Selection of biologically relevant binding sites
The procedure below is summarised in the following
flow chart.
Datasets of known binding sites in proteins are generally constructed
from 3D structures by selecting the sets of protein residues which interact
with ligands present in the structure.
We start by selecting the subset of PDB
(2)
structures containing at least one protein chain. Correct quaternary
structures suggested by PISA
() were used to
account for the fact that the quaternary arrangement of protein chains can
influence the definition of the binding sites. We originally used PQS
(4) for definition of
quaternary structures but that service was discontinued in August 2009.
A common problem when automatically constructing datasets of known
binding sites for small ligands is that it is not straightforward to
distinguish biologically relevant ligands from small molecules which appear
in the structure because they are present at high concentrations in the
solutions used to obtain the 3D structure.
The issue is complicated by the fact that these small molecules from
experimental solvents often bind in biologically important sites, mimicking
biologically important ligands. Because of this, simply ignoring any
molecular species which could be an experimental solvent molecule results in
missing huge quantities of potentially important data.
Here, we have developed a fully automated approach to filter out
biologically irrelevant ligands.
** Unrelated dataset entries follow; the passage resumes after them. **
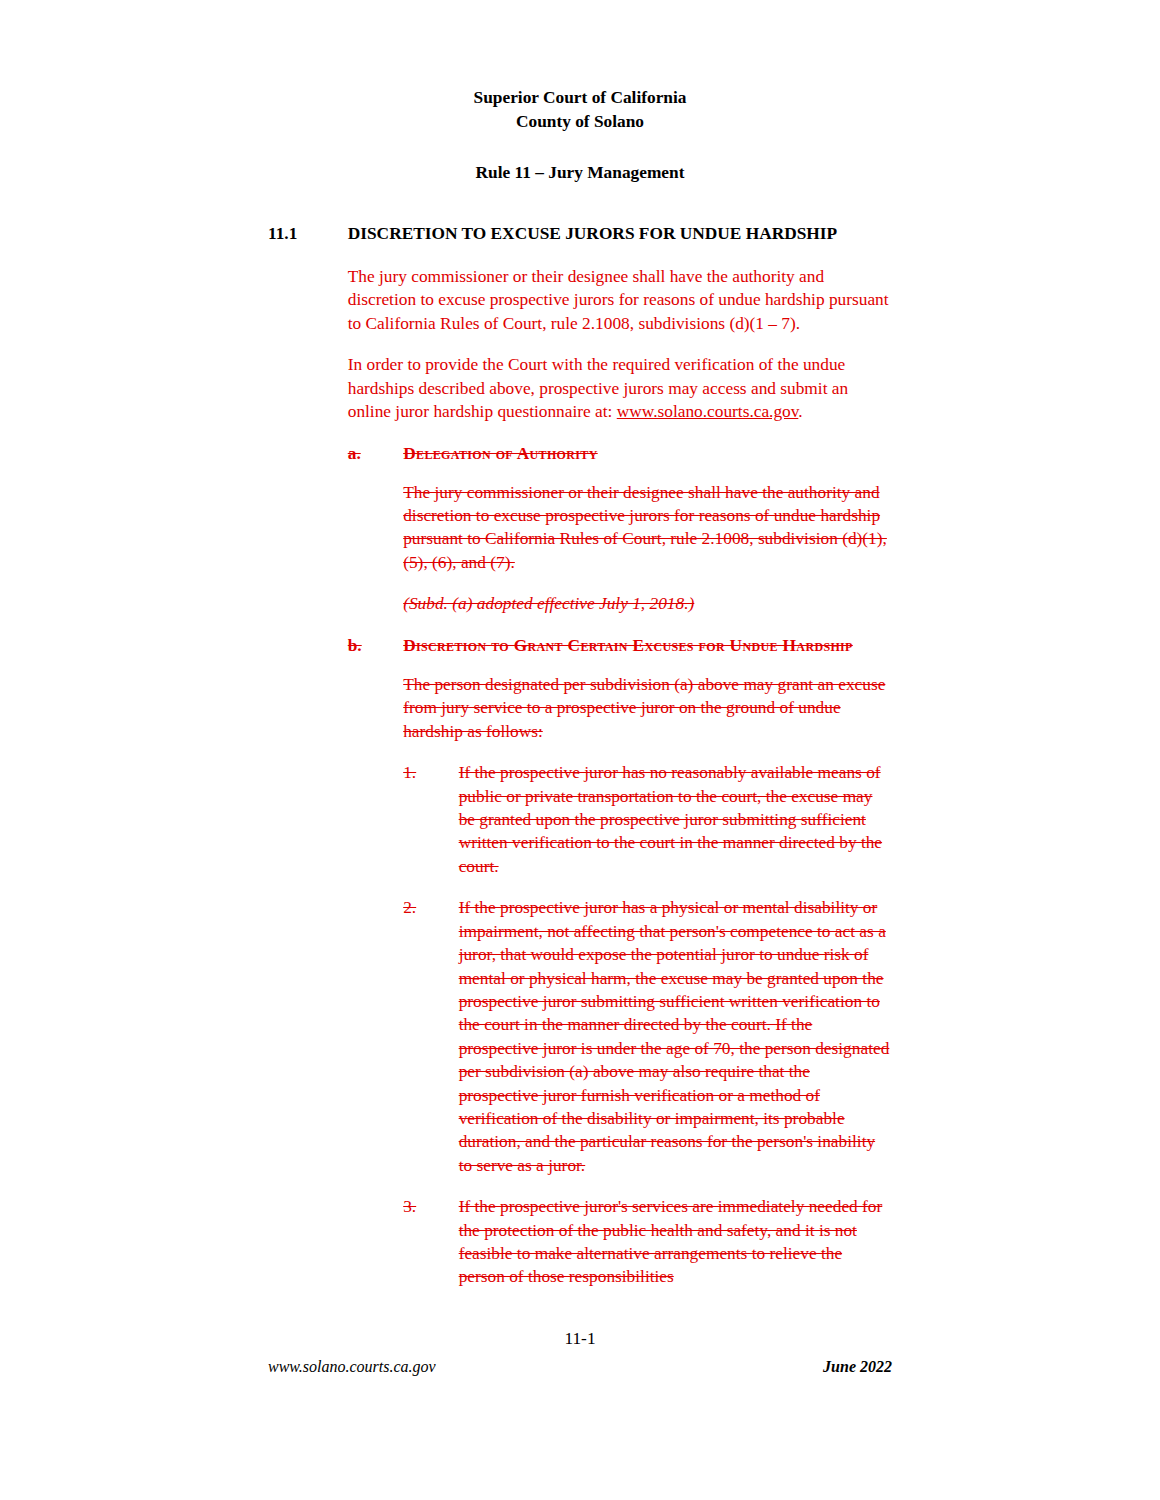Superior Court of California
County of Solano
Rule 11 – Jury Management
11.1
Discretion to Excuse Jurors for Undue Hardship
The jury commissioner or their designee shall have the authority and discretion to excuse prospective jurors for reasons of undue hardship pursuant to California Rules of Court, rule 2.1008, subdivisions (d)(1 – 7).
In order to provide the Court with the required verification of the undue hardships described above, prospective jurors may access and submit an online juror hardship questionnaire at: www.solano.courts.ca.gov.
a.
Delegation of Authority
The jury commissioner or their designee shall have the authority and discretion to excuse prospective jurors for reasons of undue hardship pursuant to California Rules of Court, rule 2.1008, subdivision (d)(1), (5), (6), and (7).
(Subd. (a) adopted effective July 1, 2018.)
b.
Discretion to Grant Certain Excuses for Undue Hardship
The person designated per subdivision (a) above may grant an excuse from jury service to a prospective juror on the ground of undue hardship as follows:
1.
If the prospective juror has no reasonably available means of public or private transportation to the court, the excuse may be granted upon the prospective juror submitting sufficient written verification to the court in the manner directed by the court.
2.
If the prospective juror has a physical or mental disability or impairment, not affecting that person's competence to act as a juror, that would expose the potential juror to undue risk of mental or physical harm, the excuse may be granted upon the prospective juror submitting sufficient written verification to the court in the manner directed by the court. If the prospective juror is under the age of 70, the person designated per subdivision (a) above may also require that the prospective juror furnish verification or a method of verification of the disability or impairment, its probable duration, and the particular reasons for the person's inability to serve as a juror.
3.
If the prospective juror's services are immediately needed for the protection of the public health and safety, and it is not feasible to make alternative arrangements to relieve the person of those responsibilities
11-1
www.solano.courts.ca.gov
June 2022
Our approach is based on the assumption
that biologically important ligands should in general bind more specifically
to proteins, and therefore make more inter-atomic contacts with the
latter.
Clustering of nearby small molecules
In PDB files, the coordinates of small molecules are stored in the HETATM
records. These small molecules are commonly referred to as HETATM or HET
groups/molecules.
It is frequent that different HET groups cluster together in a binding
site, either because they are all important for the biological function of
the protein (e.g. magnesium ions and nucleotides in the
nucleotide-binding sites of many P-loop containing nucleotide hydrolases,
like in [PDB:1jed]), or because several small molecules located near others
can mimic biologically important ligand (e.g. sulfate ions which
mimic phosphates of nucleotides, like in [PDB:1odi]).
To account for this phenomenon, HET groups with heavy atoms (i.e.
non-hydrogen atoms) located within 4.0 Å from one another are
clustered together, in all PDB structures used. We refer to such a group
of nearby HET molecules as a "ligand".
Filtering out small ligands
We filter out all ligands (as defined in the previous paragraph) with
less than 10 heavy atoms. Most biologically irrelevant solvent molecules
have less than 10 heavy atoms, and excluding these helps to ensure that the
final dataset exclusively contains biologically relevant ligands.
Singling out biologically important interactions
We assume that biologically relevant ligands
make more inter-atomic contacts with proteins, and that irrelevant ligands
can be filtered out by imposing a cutoff number of inter-atomic
protein-ligand contacts.
The number of protein-ligand inter-atomic contacts were calculated using
the LPC software (5).
In order to derive the
cutoff number of inter-atomic contacts to be used for that purpose, we
manually verified the relevance of the ligands in samples of binding sites
for different ranges of numbers of contacts. Due to the size of the
dataset, manually investigation had to be limited to random subsets of
binding sites within each range of contact numbers.
As a first step of this procedure, the dataset was divided in ranges of
50 inter-atomic contacts, as indicated in Table 1.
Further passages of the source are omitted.